Uma remodelação ‘poucochinha’
Um Governo é reformista se o primeiro-ministro assim o quiser. Montenegro sinaliza o caminho certo com Gonçalo Saraiva Matias e o caminho errado com Manuel Castro Almeida.
O mundo mudou, mas Luís Montenegro continua mais ou menos no mesmo sítio, o sistema político sofreu um abalo, mas o primeiro-ministro optou por uma remodelação ‘poucochinha’, sem sinais que antecipem um novo ciclo político, um novo impulso, uma resposta ao que disseram os eleitores no voto. O “novo” Governo tem uma excelente notícia, um conjunto de más e péssimas notícias, e o melhor que se pode ver é a permanência de três ou quatro governantes que não saíram do sítio.

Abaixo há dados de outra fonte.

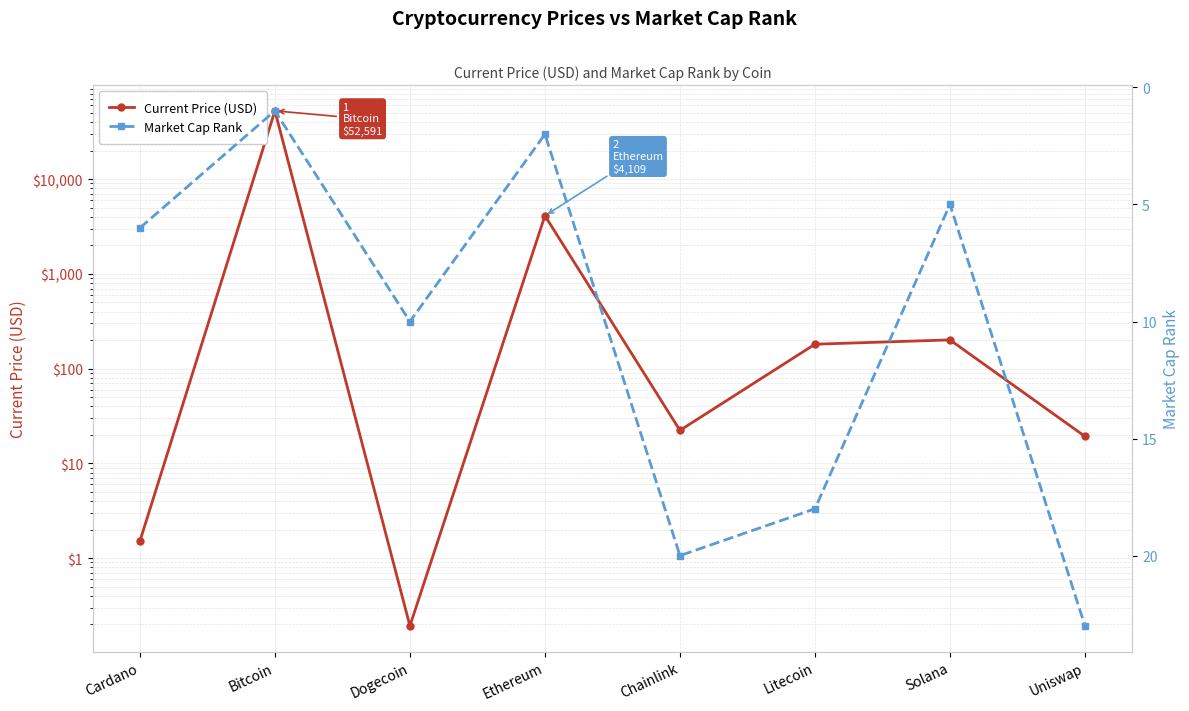

What position from the right is Cardano?

8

Comecemos pelo início, e pela excelente notícia (que é mesmo a única) deste Governo remendado: O primeiro-ministro convocou Gonçalo Saraiva Matias para a reforma do Estado, e deu-lhe peso político, com o estatuto de ministro-adjunto. O nome do novo ministério talvez não seja o mais adequado, porque cria expectativas, talvez inantingíveis, e acaba por funcionar como fator de pressão, mas se há coisa de que o país, e a economia, precisa é mesmo de uma reforma do Estado. Daquelas que começam por simplificar, por desburocratizar, por olhar com confiança para os agentes económicos, daqueles que fazem contratos de confiança e não partem do pressuposto de que é preciso criar barreiras e suspeitas à priori que travam a economia e o investimento.
Reforma do Estado pode querer dizer tudo e não dizer nada. Veremos o que quer mesmo o primeiro-ministro, mas o ministro escolhido é, ele próprio, um conforto de segurança. Gonçalo Saraiva Matias não tem propriamente experiência política executiva, mas tem as competências e qualificações e o percurso para conduzir uma estratégia que signifique menos Estado e melhor Estado. Mas também recairão sobre si as maiores expectativas deste Governo, todos os olhos estarão sobre si, e como já se percebeu das reações, é fácil ‘atirar’ com o papão Millei — já viram mesmo os números da economia e da pobreza na Argentina, para lá da retórica? — para descredibilizar uma estratégia.
Se na reforma do Estado está a boa notícia, a má notícia está do lado da economia. Pedro Reis merecia ter continuado, pelo trabalho que fez nestes 11 meses, na reorganização de um ministério perdido, desde logo no Banco de Fomento, na diplomacia económica e na captação de investimento estrangeiro. Mas pior do que a substituição de um governante, é mesmo o novo modelo orgânico, e aquilo que está por detrás desta opção.
O primeiro-ministro poderia ter optado por reforçar os instrumentos financeiros do ministro da Economia, no fundo, poderia dar mais condições para Pedro Reis fazer melhor. Mas o que fez foi o contrário, foi reduzir a economia portuguesa a fundos comunitários. Se as empresas já estavam viciadas em fundos — e os resultados, como se sabe, estão longe de ser os melhores, medidos por exemplo em produtividade –, a lógica de Luís Montenegro é mesmo aprofundar a ideia de subsidiodependência. E não sejamos ingénuos: Terá o objetivo de gastar o que nos chega de Bruxelas — e não necessariamente investir –, mas também de criar uma rede de dependências de que a economia portuguesa já tem de sobra.
Manuel Castro Almeida vai ser um super-ministro, com um super-ministério, soma à coesão territorial, autarquias e fundos um ministério da economia que já não é pequeno (mesmo sem o Mar, que foi engavetado na pasta da Agricultura)… É pragmático, conhece o país, vai fazer exatamente o que Montenegro lhe pediu, mas a economia e as empresas precisavam, e precisam, é de outra coisa. Depois de Pedro Reis, é uma espécie de reversão do que o próprio Governo iniciou há 11 meses.
Na economia, as outras boas notícias vêm de onde ficou tudo na mesma. Joaquim Sarmento, Miguel Pinto Luz, Maria da Graça Carvalho, Palma Ramalho e Fernando Alexandre (sim, a educação e ciência é mesmo mais economia a prazo) ficam onde estão e não deixa de ser uma ironia que mesmo o melhor de um novo Governo num novo contexto político seja o que não muda. Do lado político, emerge António Leitão Amaro, na prática o número dois do Governo, por mérito e função (e no novo Governo com a tutela da comunicação social).
Um Governo é reformista se o primeiro-ministro assim o quiser. Montenegro sinaliza o caminho certo com Gonçalo Saraiva Matias e o caminho errado com Manuel Castro Almeida. E até aqui o que menos temos visto de Montenegro é a vontade de reformar. Veremos qual sairá vencedor.